According to FIG. 6, a flexible reducing piece 21 comprises a rubber tubular part 22, whose inner wall and outer wall extend conically, parallel to each other, with a flange 24, being present at the two ends. Wear-resistant rings 23 are provided in the rubber of the conical tubular part 22. Said wear-resistant rings 23 are likewise conical in shape, so that they have a parallelogram-shaped section, such that the inner walls of the conical rings 23 extend parallel with respect to the inner wall of the conical tubular part 22.

It can be seen that in the case of the rings shown in FIG. 6 the inner walls of the rings 23 do not lie in the same plane as the inner wall of the tubular part 22, but that, on the contrary, the rings 23 are surrounded by rubber. Said rubber can wear away in practice, as a result of which the rings 23 will come to lie at the inner surface of the pipe 22 yet. This aspect may also apply to the embodiments that have been previously discussed.

Claims

1. A method for manufacturing a flexible pipe for transporting abrasive slurry, wherein a tubular body of a flexible polymer, such as rubber, is formed, and wherein coaxial, wear-resistant rings are provided in the polymer along the length of the tube, which rings and which tubular body have at least substantially the same internal diameter, characterised in that the rings are made by moulding a heated, flowable metal or a ceramic powder in a mould.

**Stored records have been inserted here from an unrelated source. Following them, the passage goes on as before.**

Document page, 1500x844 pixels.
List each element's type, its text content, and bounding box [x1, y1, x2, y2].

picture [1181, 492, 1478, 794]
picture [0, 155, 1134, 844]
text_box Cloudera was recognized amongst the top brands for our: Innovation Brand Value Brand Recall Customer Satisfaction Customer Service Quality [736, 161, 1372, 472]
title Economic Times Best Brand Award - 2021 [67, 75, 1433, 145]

2. A flexible pipe for transporting abrasive slurry, comprising a tubular body of a flexible polymer, such as rubber, and a multitude of coaxial, wear-resistant rings provided in the polymer along the length of the tube, which rings and which tubular body have substantially the same internal diameter, characterised in that the thickness of the rings near their inner circumference is smaller over at least part of their circumference than the thickness of the rings near their outer circumference.

3. A flexible pipe according to claim 2, wherein the tubular body is bent, and wherein the average thickness of the rings on the side of the inside bend is smaller than the average thickness of the rings near the outside bend.

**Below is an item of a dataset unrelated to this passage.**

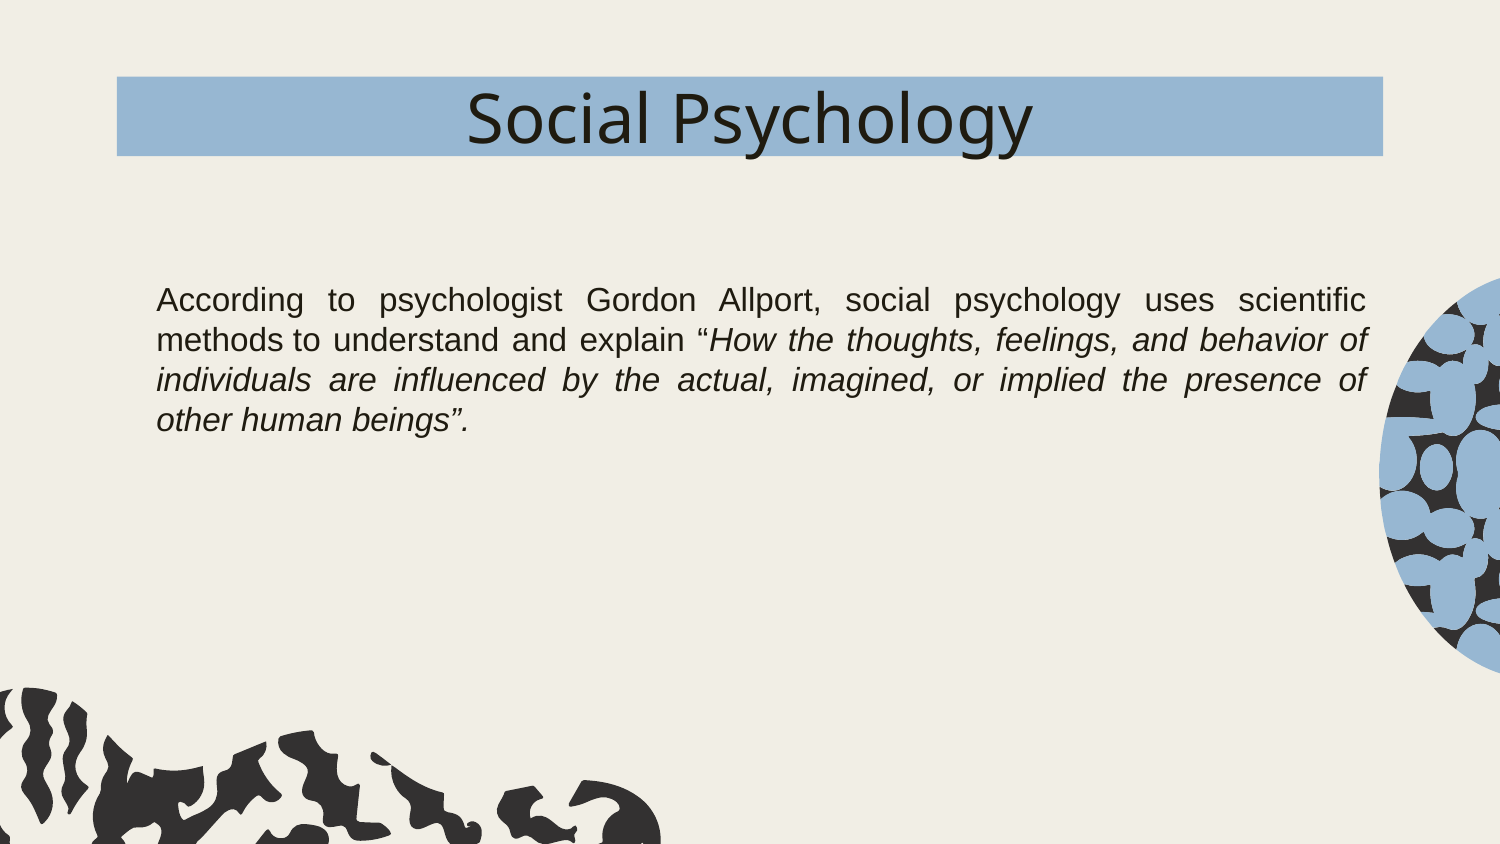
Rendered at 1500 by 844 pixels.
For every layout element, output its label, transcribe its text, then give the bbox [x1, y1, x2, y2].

title Social Psychology [116, 76, 1384, 157]
text_box According to psychologist Gordon Allport, social psychology uses scientific methods to understand and explain “How the thoughts, feelings, and behavior of individuals are influenced by the actual, imagined, or implied the presence of other human beings”. [141, 270, 1384, 481]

4. A flexible pipe according to claim 2, wherein the cross-section of the aforesaid part of the rings is substantially trapezoidal.

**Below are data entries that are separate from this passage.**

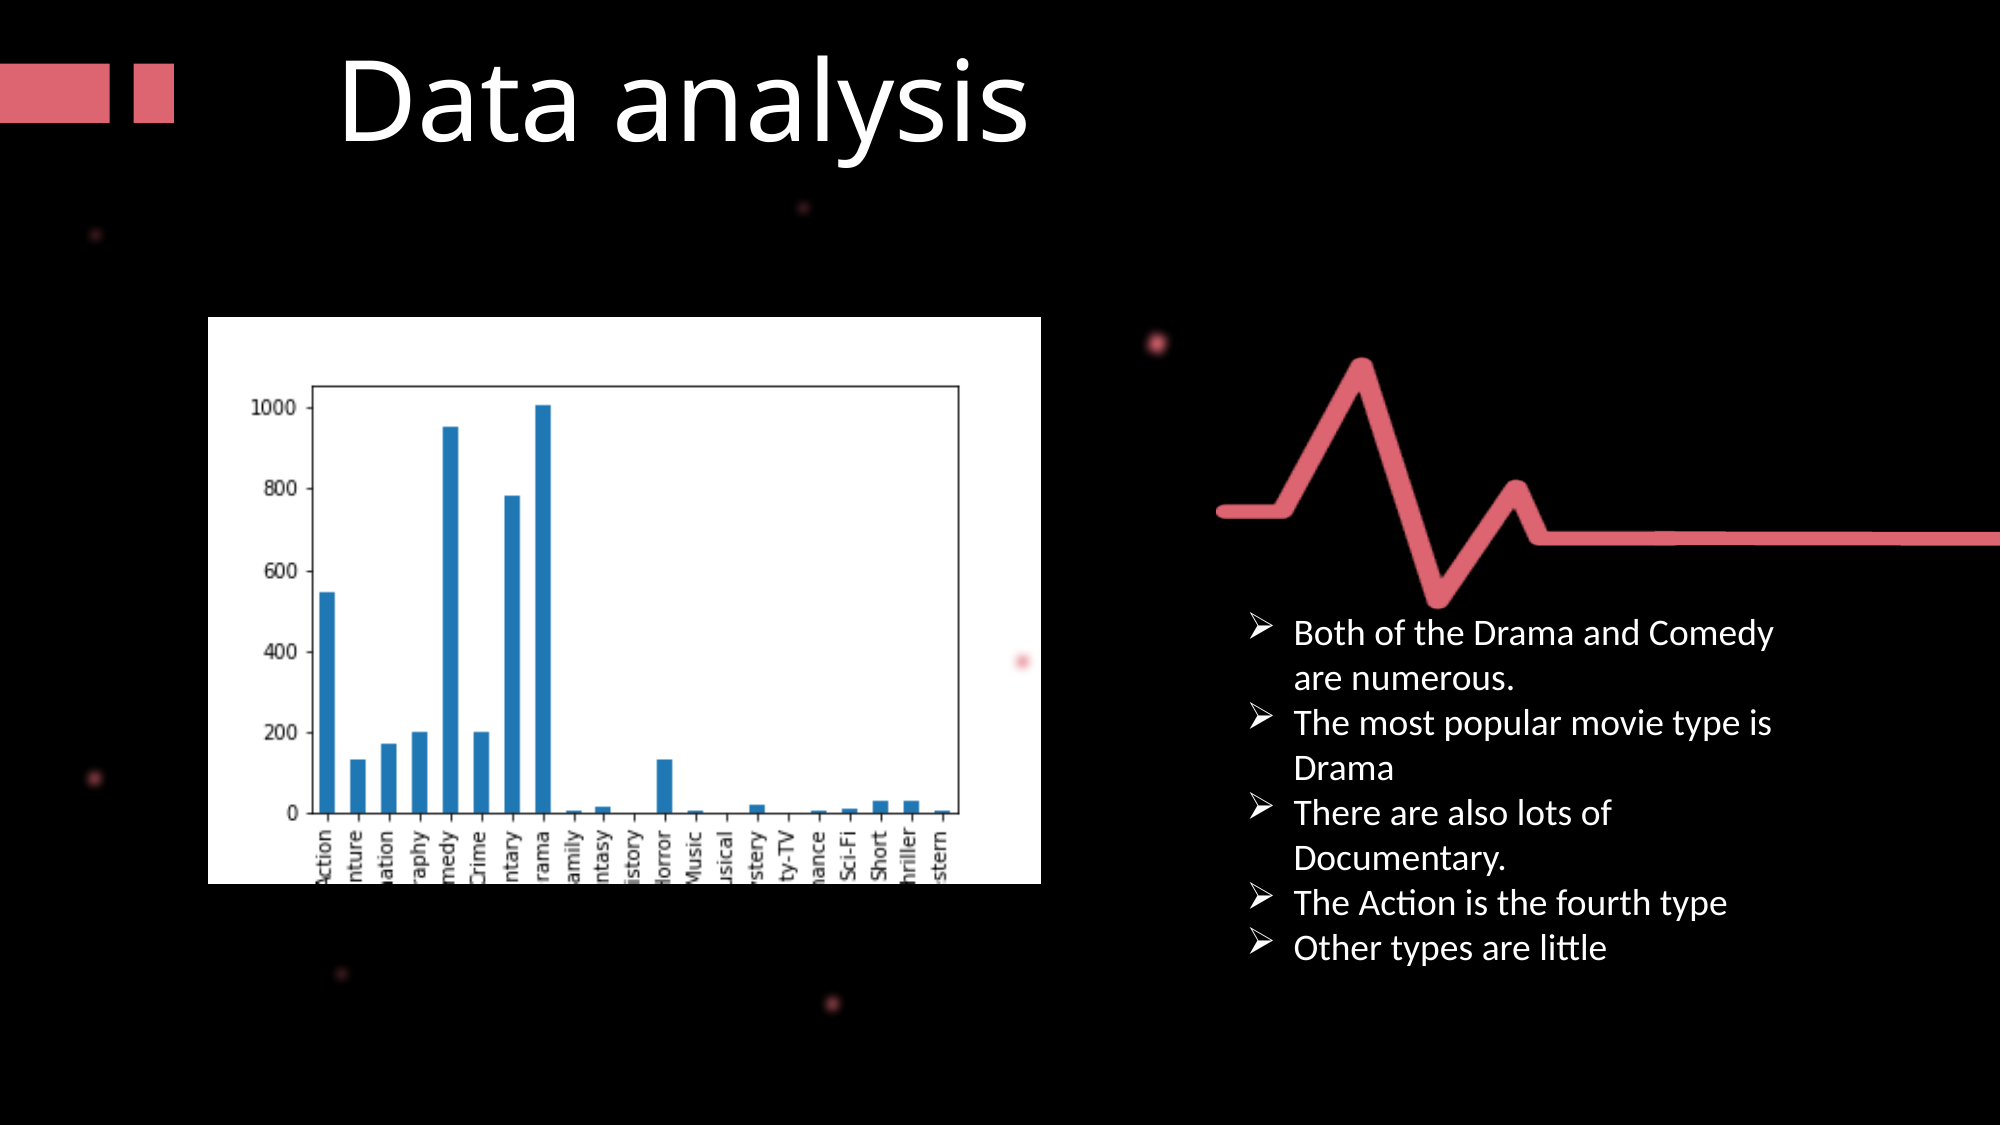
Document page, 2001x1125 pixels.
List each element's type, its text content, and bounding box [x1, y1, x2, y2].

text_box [0, 63, 175, 124]
text_box Both of the Drama and Comedy are numerous. The most popular movie type is Drama There are also lots of Documentary. The Action is the fourth type Other types are little [1231, 600, 1842, 976]
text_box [151, 235, 1098, 967]
text_box Data analysis [320, 21, 1048, 172]
picture [1216, 327, 1683, 640]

5. A flexible pipe according to claim 2, wherein the cross-section of the aforesaid part of the rings is substantially T-shaped.

6. A flexible pipe according to anyone of the preceding claim 2, wherein the rings comprise an annular part spaced from their inner circumference that has a ductility higher than that of the rings near the inner circumference.

7. A flexible pipe according to claim 6, wherein the part having the higher ductility is made of mild steel.

8. A flexible pipe according to claim 6, wherein the part having the lower ductility is made of cast iron, hard-faced steel or a ceramic material.

9. A flexible pipe for transporting abrasive slurry, comprising a tubular body of a flexible polymer, such as rubber, and a multitude of coaxial, wear-resistant rings provided in the polymer along the length of the tube, wherein said rings and said tubular body have substantially the same internal diameter, and wherein the rings comprise an annular part spaced from their inner circumference that has a ductility higher than that of the rings near the inner circumference.

10. A flexible pipe according to claim 9, wherein the part having the higher ductility is made of mild steel.

11. A flexible pipe according to claim 9, wherein the part having the lower ductility is made of cast iron, hard-faced steel or a ceramic material.

12. A conical, flexible pipe for transporting abrasive slurry, comprising a conical, tubular body of a flexible polymer, such as rubber, and a multitude of coaxial, wear-resistant rings provided in the polymer along the length of the tube, wherein the internal diameter of the rings and that of the tubular body gradually increases in the axial direction, being at least substantially the same, and wherein the inner surface of the rings is conical.